-- Start --

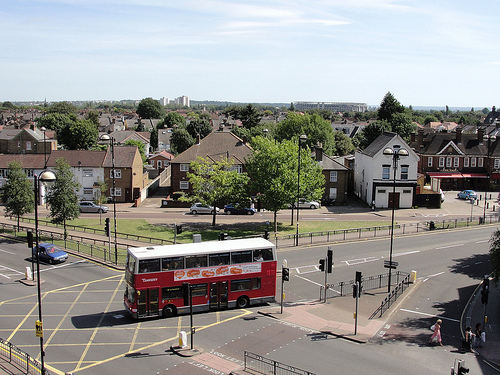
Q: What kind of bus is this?
A: Double decker.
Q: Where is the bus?
A: In an intersection.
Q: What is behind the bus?
A: Trees.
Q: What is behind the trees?
A: Houses.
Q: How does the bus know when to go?
A: Traffic signals.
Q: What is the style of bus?
A: Double decker.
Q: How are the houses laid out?
A: In a row.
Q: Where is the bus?
A: On the road.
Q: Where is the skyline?
A: Above the buildings.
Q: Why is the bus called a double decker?
A: Two levels.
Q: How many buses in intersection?
A: One.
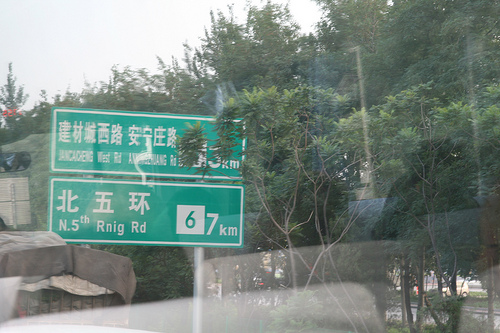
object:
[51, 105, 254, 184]
sign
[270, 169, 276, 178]
leaf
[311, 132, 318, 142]
leaf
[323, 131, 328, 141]
leaf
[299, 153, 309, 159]
leaf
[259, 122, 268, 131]
leaf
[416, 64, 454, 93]
leaves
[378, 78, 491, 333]
tree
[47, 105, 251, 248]
highway sign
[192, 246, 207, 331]
metal pole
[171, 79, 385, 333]
trees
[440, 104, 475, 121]
leaves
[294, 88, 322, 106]
leaves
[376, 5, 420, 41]
leaves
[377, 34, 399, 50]
green leaves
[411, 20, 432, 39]
green leaves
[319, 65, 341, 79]
green leaves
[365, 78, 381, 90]
green leaves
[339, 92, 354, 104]
green leaves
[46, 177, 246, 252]
sign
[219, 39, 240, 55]
leaves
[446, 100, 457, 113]
leaf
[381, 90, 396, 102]
leaf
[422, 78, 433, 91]
leaf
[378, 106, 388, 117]
leaf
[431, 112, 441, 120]
leaf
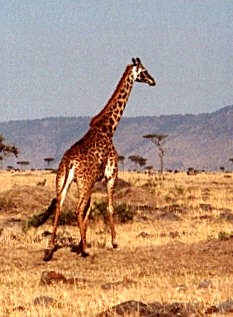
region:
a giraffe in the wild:
[34, 51, 154, 267]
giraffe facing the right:
[90, 52, 163, 134]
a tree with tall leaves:
[139, 127, 182, 179]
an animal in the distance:
[31, 175, 48, 189]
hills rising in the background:
[0, 104, 232, 170]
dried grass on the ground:
[98, 273, 224, 302]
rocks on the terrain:
[93, 271, 193, 315]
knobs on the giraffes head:
[127, 53, 146, 68]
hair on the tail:
[21, 192, 61, 232]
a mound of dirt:
[97, 181, 161, 210]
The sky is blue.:
[30, 26, 95, 72]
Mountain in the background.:
[10, 109, 231, 163]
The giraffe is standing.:
[25, 54, 156, 260]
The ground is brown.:
[118, 251, 183, 295]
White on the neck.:
[128, 64, 141, 80]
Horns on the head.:
[128, 53, 146, 64]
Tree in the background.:
[138, 126, 171, 175]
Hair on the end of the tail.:
[28, 192, 61, 229]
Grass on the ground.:
[86, 197, 132, 224]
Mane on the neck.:
[83, 64, 135, 123]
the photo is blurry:
[3, 1, 232, 306]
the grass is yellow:
[137, 248, 211, 312]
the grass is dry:
[149, 244, 216, 296]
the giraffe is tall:
[31, 53, 166, 272]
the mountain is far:
[155, 104, 231, 170]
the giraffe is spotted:
[12, 48, 155, 229]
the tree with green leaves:
[140, 131, 170, 180]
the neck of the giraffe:
[89, 78, 154, 148]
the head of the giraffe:
[128, 56, 161, 89]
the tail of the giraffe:
[39, 163, 78, 207]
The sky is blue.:
[10, 11, 82, 78]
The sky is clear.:
[22, 18, 94, 77]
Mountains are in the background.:
[0, 97, 232, 178]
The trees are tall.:
[133, 126, 173, 172]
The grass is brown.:
[141, 223, 207, 280]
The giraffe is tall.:
[28, 54, 160, 262]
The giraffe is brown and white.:
[24, 53, 164, 261]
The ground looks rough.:
[126, 184, 217, 243]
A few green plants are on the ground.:
[211, 225, 232, 244]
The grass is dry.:
[133, 228, 199, 284]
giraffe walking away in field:
[37, 49, 167, 284]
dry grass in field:
[152, 208, 186, 264]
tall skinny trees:
[135, 114, 181, 198]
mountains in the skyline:
[174, 81, 223, 175]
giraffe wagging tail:
[28, 154, 84, 232]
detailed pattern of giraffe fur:
[70, 144, 105, 182]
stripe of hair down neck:
[80, 47, 167, 140]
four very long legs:
[37, 167, 127, 265]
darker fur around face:
[137, 66, 158, 91]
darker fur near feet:
[106, 233, 122, 253]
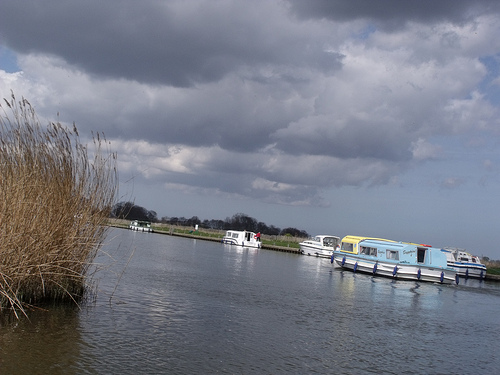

-- End --

(Instructions to follow):
Return each line in the entries above that contains the word "skyline".

(Correct result):
Q: Where is the skyline?
mountains in the skyline:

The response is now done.